*EXERCISE GOAL*: Among the records, which lines include "none"? List them.

---+---

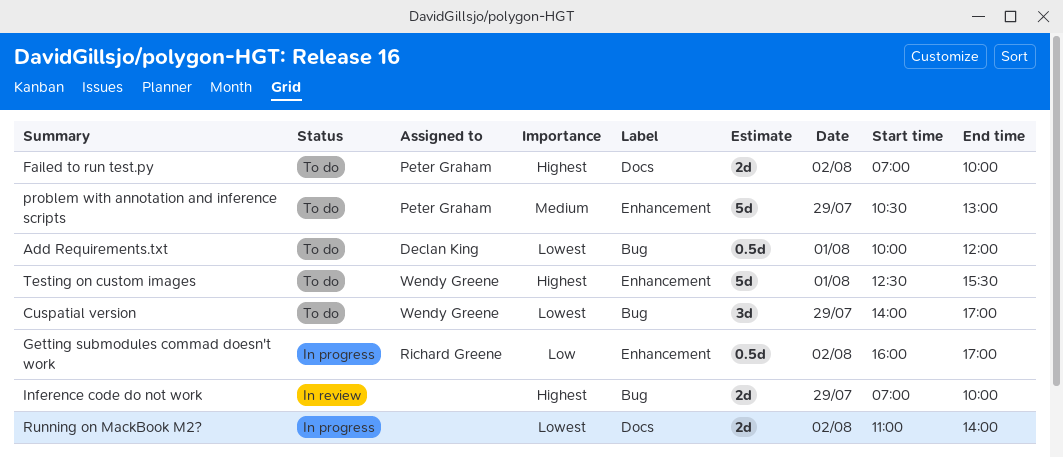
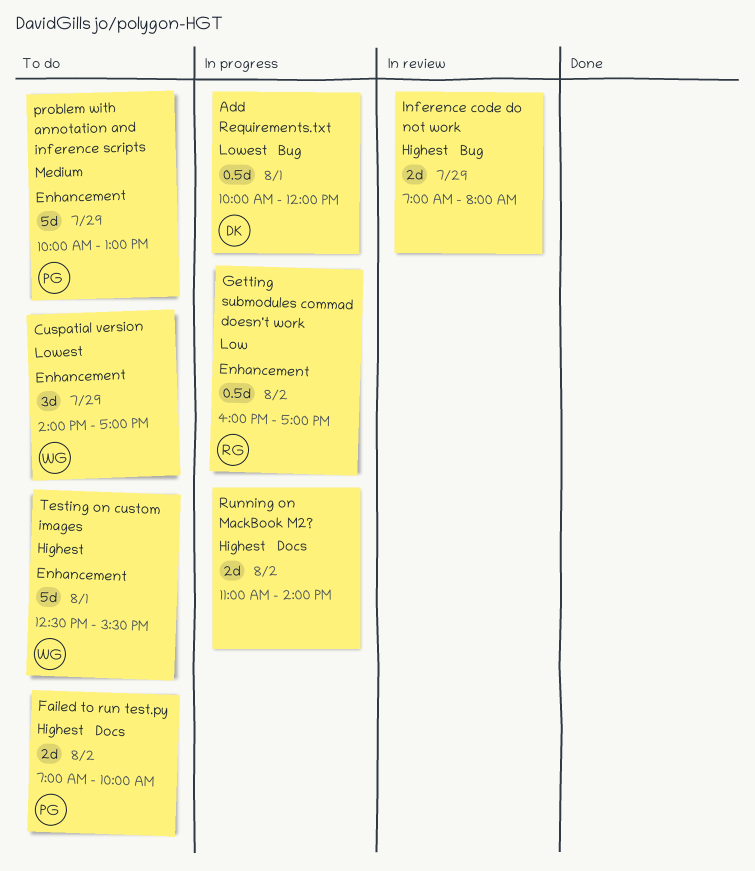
Add Requirements.txt, status: To do -> In progress
Cuspatial version, label: Bug -> Enhancement
Inference code do not work, ends: 10:00 -> 08:00
problem with annotation and inference scripts, begins: 10:30 -> 10:00
Running on MackBook M2?, priority: Lowest -> Highest

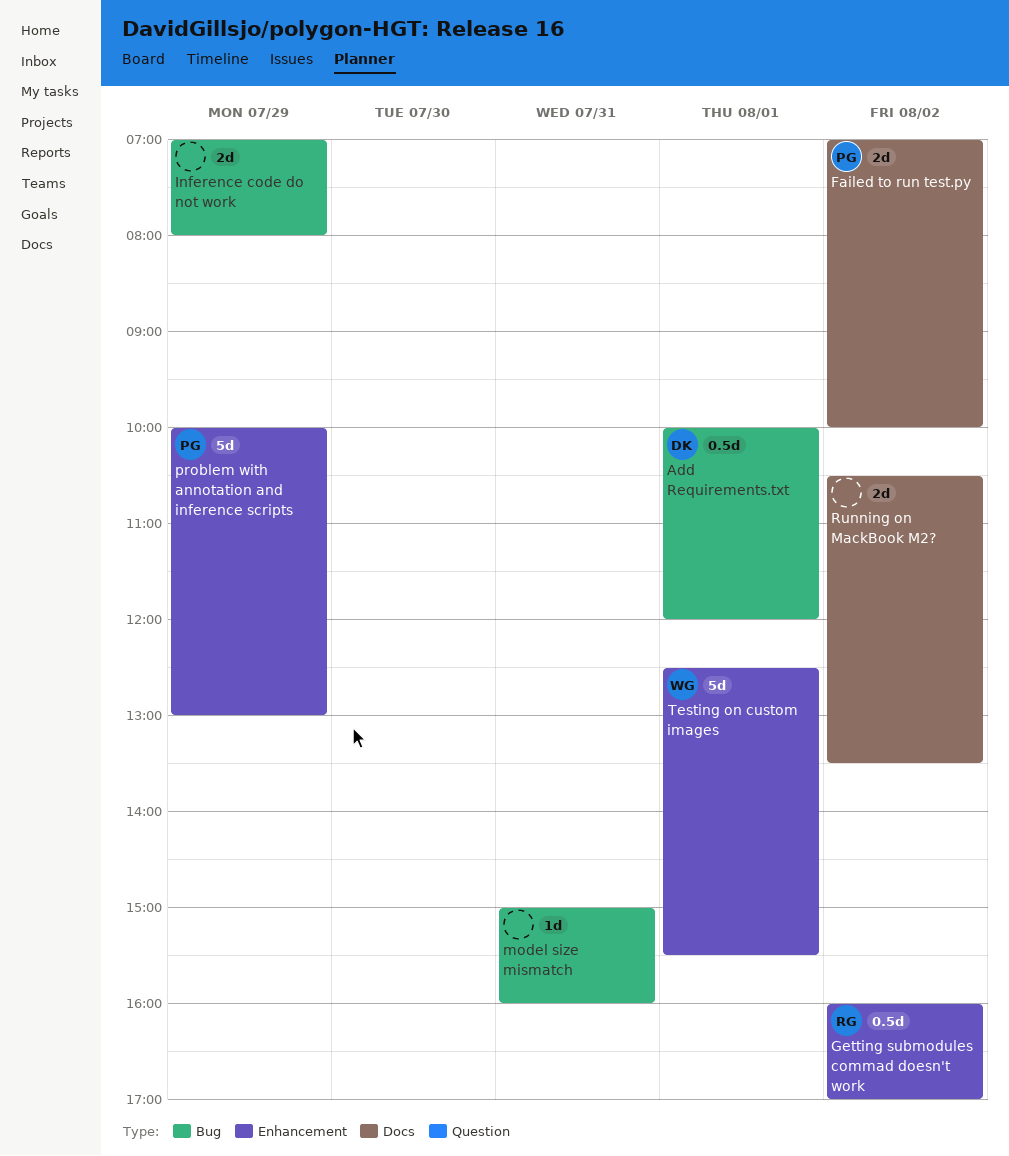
Cuspatial version: present -> none
model size mismatch: none -> present
Running on MackBook M2?, begins: 11:00 -> 10:30
Running on MackBook M2?, ends: 14:00 -> 13:30

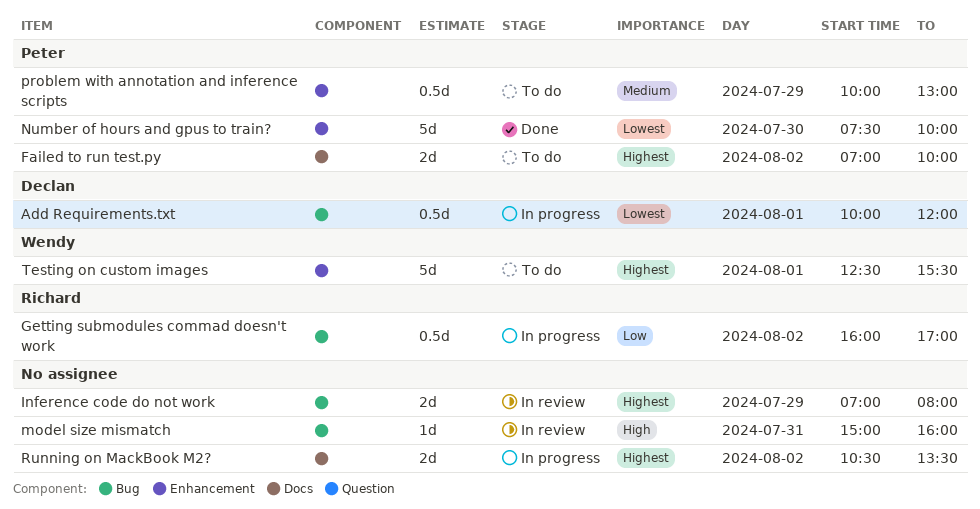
Getting submodules commad doesn't work, label: Enhancement -> Bug
Number of hours and gpus to train?: none -> present
problem with annotation and inference scripts, estimate: 5d -> 0.5d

---+---

*EXERCISE RESULT*:
Cuspatial version: present -> none
model size mismatch: none -> present
Number of hours and gpus to train?: none -> present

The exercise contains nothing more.